(Data entries)
---------------

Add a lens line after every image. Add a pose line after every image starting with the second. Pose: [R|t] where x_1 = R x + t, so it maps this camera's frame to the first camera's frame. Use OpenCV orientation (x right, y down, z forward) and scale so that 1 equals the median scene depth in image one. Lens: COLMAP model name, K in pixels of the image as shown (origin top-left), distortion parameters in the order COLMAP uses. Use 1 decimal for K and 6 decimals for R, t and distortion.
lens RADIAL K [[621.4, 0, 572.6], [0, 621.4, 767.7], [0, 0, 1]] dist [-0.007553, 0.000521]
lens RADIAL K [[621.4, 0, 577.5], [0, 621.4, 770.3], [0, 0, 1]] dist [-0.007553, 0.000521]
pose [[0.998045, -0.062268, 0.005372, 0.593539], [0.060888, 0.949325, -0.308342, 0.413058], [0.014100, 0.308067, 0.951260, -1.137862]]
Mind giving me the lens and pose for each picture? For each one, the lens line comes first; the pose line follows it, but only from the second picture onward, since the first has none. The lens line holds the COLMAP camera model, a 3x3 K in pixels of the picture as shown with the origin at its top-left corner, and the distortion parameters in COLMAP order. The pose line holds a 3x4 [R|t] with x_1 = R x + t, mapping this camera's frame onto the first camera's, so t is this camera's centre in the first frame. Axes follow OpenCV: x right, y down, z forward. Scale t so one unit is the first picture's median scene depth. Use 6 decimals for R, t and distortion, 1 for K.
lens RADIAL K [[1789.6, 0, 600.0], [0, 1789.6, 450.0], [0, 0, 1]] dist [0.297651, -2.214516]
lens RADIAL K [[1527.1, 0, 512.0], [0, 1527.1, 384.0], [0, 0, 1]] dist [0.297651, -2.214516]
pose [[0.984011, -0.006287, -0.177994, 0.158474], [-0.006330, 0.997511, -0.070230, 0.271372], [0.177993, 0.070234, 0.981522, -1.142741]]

---------------

▶ [EXERCISE BRIEF] Rewrite every line of the records above, replacing "decimals" with "decimal places" wherever it occurs and leaving everything else unchanged.

▶ [EXERCISE ANSWER]
Add a lens line after every image. Add a pose line after every image starting with the second. Pose: [R|t] where x_1 = R x + t, so it maps this camera's frame to the first camera's frame. Use OpenCV orientation (x right, y down, z forward) and scale so that 1 equals the median scene depth in image one. Lens: COLMAP model name, K in pixels of the image as shown (origin top-left), distortion parameters in the order COLMAP uses. Use 1 decimal for K and 6 decimal places for R, t and distortion.
lens RADIAL K [[621.4, 0, 572.6], [0, 621.4, 767.7], [0, 0, 1]] dist [-0.007553, 0.000521]
lens RADIAL K [[621.4, 0, 577.5], [0, 621.4, 770.3], [0, 0, 1]] dist [-0.007553, 0.000521]
pose [[0.998045, -0.062268, 0.005372, 0.593539], [0.060888, 0.949325, -0.308342, 0.413058], [0.014100, 0.308067, 0.951260, -1.137862]]
Mind giving me the lens and pose for each picture? For each one, the lens line comes first; the pose line follows it, but only from the second picture onward, since the first has none. The lens line holds the COLMAP camera model, a 3x3 K in pixels of the picture as shown with the origin at its top-left corner, and the distortion parameters in COLMAP order. The pose line holds a 3x4 [R|t] with x_1 = R x + t, mapping this camera's frame onto the first camera's, so t is this camera's centre in the first frame. Axes follow OpenCV: x right, y down, z forward. Scale t so one unit is the first picture's median scene depth. Use 6 decimal places for R, t and distortion, 1 for K.
lens RADIAL K [[1789.6, 0, 600.0], [0, 1789.6, 450.0], [0, 0, 1]] dist [0.297651, -2.214516]
lens RADIAL K [[1527.1, 0, 512.0], [0, 1527.1, 384.0], [0, 0, 1]] dist [0.297651, -2.214516]
pose [[0.984011, -0.006287, -0.177994, 0.158474], [-0.006330, 0.997511, -0.070230, 0.271372], [0.177993, 0.070234, 0.981522, -1.142741]]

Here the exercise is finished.